Why does a school need a Governing Body?
Governing Bodies represent the public in the running of the school, bringing perspectives from ordinary life. They work with staff and the Local Authority to help the school provide the best possible education for all children and young people.
Who can be a Governor?
Governors represent all sections of our community: parents, staff at the school, residents in the locality or representatives of local churches or businesses. It is important that any Governor can work as part of a team, and can give commitment to the school.
You don't have to have children at the school to be a governor. No specific qualifications are required but there are certain expectations. What's really important is that you have energy, enthusiasm, time and a real desire to help provide children with the best possible education.
However, you do have to be over 18, and pass a formal check for your suitability to be within a school. No one can serve if they are barred from working with children or vulnerable adults, if they have severe mental illness such that they may be liable to be detained under the mental health act or if they are an un-discharged bankrupt. People with certain criminal convictions are ineligible depending on the nature of the offence and sentence and how long ago the offence took place:
- not have been sentenced to three months or more in prison (without the option of a fine) in the five years before becoming a governor
- not have received a prison sentence of 2.5 years or more in the 20 years before becoming a governor
- not have at any time received a prison sentence of five years or more
- not have been fined for causing a nuisance or disturbance on school premises during the five years prior to or since appointment or election as a governor
- not be disqualified from working with children
- Although full criminal records checks are not routinely required at the moment, any governor who refused to apply for one when asked to do so would be disqualified.
There are a few other restrictions which help protect the balance of interests on governing bodies. For example Local Councillors are eligible to be appointed as LA governors but not as a foundation governors. There is also a requirement that people who are paid to work in the school for more than 500 hours in a year will not be able to be appointed to any category other than staff governor in that school
How do I become a Governor?
A foundation governor is appointed by the Archdiocese. If you are interested in becoming a foundation governor, please speak to your Parish Priest and complete an application form.
If you are interesting in becoming a parent governor, you can nominate yourself when a vacancy arises. Vacancies will be advertised to all parents and carers when the term of office of a current serving parent governor is coming to an end. Once nominations have been received, all parents and carers are then invited to vote for the nominee that they want to be elected and the nominee with the highest number of votes will be elected.
Are Governors paid?
No, all of our Governors are volunteers and there is no payment for carrying out the role.
What are Governors expected to do?
Governors are expected to:
- Maintain confidentiality at ALL times
- Attend 3 full Governing Body meetings throughout the year, lasting 2 hours
- Attend training sessions and provide feedback.
- Attend committee meetings (at most, each committee meets once per half term, but most meet just once per term).
- Take responsibility for a curriculum area or school focus
- Visit school and meet with the Head Teacher, staff, children or parents to quality assure information reported, providing a short written report of the visit.
What is the role of the Chair of Governors?

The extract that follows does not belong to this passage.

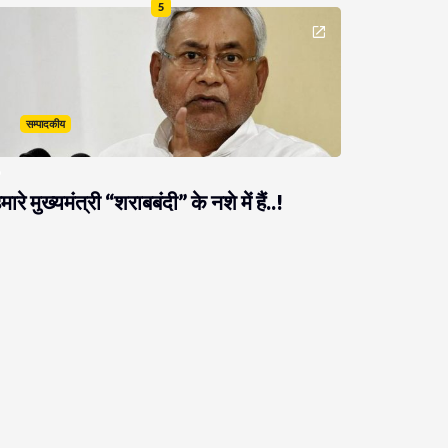
5
सम्पादकीय
मारे मुख्यमंत्री “शराबबंदी” के नशे में हैं..!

An effective Chair of Governors:
- Works with the Head Teacher to promote and maintain high standards of education
- Ensures that the Governing Body maintains a clear school vision, ethos and strategic direction
- With the Governing Body holds the Head Teacher to account for quality of teaching and learning and outcomes for pupils
- Ensures effective use of the schools resources, including the school's financial performance
The Chair of governors will do this through:
- Leading effective governance: giving the Governing Body a clear lead and direction; securing an effective team who understand their accountability and role in driving school improvement.
- Building the team: attracting Governors with the necessary skills to fulfil the collective responsibilities of the Governing Body.
- Relationship with the Headteacher: Being a critical friend by offering support, challenge and encouragement, holding the Headteacher to account and ensuring the headteacher’s performance management is rigorous and robust
- Improving our school: ensuring school improvement is the focus of all policy and strategy decisions and that governor scrutiny, monitoring and challenge reflect school improvement priorities.
- Leading the business: ensuring that statutory requirements and regulations are met, that the school provides value for money in its use of resources and that governing body business is conducted efficiently and effectively.
The chair plays a crucial role in setting the culture of the Governing Body and is first among equals, but has no individual power. All power and authority rest with the Governing Body as a whole. However, on occasions, the chair may need to take emergency action, but this must then be reported to the whole Governing Body.